Stored entries
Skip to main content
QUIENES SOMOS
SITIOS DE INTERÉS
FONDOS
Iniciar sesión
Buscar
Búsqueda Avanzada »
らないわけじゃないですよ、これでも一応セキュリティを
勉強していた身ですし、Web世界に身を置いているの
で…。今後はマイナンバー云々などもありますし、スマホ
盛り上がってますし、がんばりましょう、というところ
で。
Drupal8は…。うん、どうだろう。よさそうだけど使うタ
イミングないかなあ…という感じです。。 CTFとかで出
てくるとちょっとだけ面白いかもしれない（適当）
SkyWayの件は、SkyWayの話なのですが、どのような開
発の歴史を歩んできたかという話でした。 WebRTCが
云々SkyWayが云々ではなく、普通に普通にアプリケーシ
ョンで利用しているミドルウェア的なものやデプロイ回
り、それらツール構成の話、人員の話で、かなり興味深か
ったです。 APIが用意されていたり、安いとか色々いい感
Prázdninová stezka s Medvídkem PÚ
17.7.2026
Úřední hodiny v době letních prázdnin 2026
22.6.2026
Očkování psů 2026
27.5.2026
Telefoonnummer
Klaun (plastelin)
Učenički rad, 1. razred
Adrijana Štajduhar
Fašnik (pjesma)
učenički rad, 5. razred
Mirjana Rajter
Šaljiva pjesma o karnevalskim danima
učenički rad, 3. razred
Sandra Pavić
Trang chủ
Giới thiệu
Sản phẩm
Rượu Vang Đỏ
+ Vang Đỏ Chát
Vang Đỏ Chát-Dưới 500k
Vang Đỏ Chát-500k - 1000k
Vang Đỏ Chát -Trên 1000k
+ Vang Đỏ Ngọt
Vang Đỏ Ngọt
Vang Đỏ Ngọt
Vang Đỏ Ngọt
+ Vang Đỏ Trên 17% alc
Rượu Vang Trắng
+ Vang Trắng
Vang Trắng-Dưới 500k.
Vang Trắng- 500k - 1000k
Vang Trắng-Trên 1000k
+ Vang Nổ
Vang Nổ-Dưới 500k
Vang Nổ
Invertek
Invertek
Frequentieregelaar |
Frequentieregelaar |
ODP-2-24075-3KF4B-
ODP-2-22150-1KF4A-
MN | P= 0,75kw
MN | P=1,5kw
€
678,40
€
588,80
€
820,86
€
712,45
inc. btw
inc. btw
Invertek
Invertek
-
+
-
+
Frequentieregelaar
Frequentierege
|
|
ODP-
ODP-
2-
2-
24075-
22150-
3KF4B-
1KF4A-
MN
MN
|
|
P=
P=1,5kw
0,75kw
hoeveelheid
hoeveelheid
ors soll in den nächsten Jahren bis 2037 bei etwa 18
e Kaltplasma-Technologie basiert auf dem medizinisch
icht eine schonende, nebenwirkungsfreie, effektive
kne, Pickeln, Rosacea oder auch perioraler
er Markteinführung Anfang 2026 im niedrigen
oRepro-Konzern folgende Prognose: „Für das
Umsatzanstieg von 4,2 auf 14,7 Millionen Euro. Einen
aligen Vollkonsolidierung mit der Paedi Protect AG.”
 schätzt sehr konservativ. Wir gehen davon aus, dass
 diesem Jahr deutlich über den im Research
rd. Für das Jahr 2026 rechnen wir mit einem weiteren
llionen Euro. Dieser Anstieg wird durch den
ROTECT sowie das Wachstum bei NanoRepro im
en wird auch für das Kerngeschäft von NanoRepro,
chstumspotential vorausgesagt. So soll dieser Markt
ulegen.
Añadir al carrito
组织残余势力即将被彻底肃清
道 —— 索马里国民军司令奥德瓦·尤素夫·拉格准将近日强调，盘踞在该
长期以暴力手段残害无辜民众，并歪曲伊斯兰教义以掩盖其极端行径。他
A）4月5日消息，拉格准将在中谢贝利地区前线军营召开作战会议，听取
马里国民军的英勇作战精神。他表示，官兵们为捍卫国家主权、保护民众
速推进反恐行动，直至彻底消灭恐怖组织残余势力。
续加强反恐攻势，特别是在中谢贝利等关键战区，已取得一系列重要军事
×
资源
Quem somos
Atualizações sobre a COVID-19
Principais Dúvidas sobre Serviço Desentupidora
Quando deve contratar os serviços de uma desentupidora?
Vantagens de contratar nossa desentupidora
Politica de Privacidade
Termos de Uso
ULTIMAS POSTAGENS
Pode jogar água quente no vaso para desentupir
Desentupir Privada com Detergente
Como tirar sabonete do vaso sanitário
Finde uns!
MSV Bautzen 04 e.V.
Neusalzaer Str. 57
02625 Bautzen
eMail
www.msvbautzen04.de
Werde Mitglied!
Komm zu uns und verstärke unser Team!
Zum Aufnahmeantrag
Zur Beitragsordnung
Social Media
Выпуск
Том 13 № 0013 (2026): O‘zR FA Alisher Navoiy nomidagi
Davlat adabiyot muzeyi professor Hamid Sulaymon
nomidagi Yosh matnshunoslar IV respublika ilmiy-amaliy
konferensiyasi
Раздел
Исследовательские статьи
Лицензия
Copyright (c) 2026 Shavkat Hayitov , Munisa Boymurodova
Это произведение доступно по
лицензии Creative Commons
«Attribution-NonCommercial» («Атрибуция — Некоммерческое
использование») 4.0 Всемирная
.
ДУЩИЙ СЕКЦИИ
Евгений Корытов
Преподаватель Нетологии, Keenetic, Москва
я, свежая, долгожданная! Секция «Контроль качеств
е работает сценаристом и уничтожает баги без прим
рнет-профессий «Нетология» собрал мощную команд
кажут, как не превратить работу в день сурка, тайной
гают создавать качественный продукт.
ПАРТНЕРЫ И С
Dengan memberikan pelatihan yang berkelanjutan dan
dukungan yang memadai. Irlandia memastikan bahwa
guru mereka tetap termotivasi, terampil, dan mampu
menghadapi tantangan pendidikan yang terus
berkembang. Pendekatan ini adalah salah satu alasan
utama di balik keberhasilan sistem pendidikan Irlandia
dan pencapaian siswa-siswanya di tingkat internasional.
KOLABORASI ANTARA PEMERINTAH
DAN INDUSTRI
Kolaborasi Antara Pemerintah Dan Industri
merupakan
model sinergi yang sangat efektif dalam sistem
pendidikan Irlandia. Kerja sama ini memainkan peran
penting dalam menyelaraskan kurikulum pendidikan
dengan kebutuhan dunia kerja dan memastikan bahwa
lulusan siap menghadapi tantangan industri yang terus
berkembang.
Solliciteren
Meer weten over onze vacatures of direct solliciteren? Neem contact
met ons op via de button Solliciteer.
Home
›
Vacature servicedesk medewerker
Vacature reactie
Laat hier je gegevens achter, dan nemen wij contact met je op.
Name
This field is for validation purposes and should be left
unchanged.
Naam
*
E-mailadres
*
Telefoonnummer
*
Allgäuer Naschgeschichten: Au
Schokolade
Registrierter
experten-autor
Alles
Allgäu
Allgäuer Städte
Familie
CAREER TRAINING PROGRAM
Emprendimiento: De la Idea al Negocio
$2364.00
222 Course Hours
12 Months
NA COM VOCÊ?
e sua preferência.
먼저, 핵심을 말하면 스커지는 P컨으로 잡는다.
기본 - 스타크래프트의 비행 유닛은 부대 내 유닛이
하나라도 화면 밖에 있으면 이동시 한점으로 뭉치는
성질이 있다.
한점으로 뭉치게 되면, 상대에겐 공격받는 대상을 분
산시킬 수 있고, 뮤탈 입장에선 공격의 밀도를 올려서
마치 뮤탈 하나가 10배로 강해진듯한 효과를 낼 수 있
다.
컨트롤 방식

About this exercise:
Please transcribe the data exactly from its first line. End with the line that contains "ったです。 APIが用意されていたり、安いとか色々いい感".

Written response:
Skip to main content
QUIENES SOMOS
SITIOS DE INTERÉS
FONDOS
Iniciar sesión
Buscar
Búsqueda Avanzada »
らないわけじゃないですよ、これでも一応セキュリティを
勉強していた身ですし、Web世界に身を置いているの
で…。今後はマイナンバー云々などもありますし、スマホ
盛り上がってますし、がんばりましょう、というところ
で。
Drupal8は…。うん、どうだろう。よさそうだけど使うタ
イミングないかなあ…という感じです。。 CTFとかで出
てくるとちょっとだけ面白いかもしれない（適当）
SkyWayの件は、SkyWayの話なのですが、どのような開
発の歴史を歩んできたかという話でした。 WebRTCが
云々SkyWayが云々ではなく、普通に普通にアプリケーシ
ョンで利用しているミドルウェア的なものやデプロイ回
り、それらツール構成の話、人員の話で、かなり興味深か
ったです。 APIが用意されていたり、安いとか色々いい感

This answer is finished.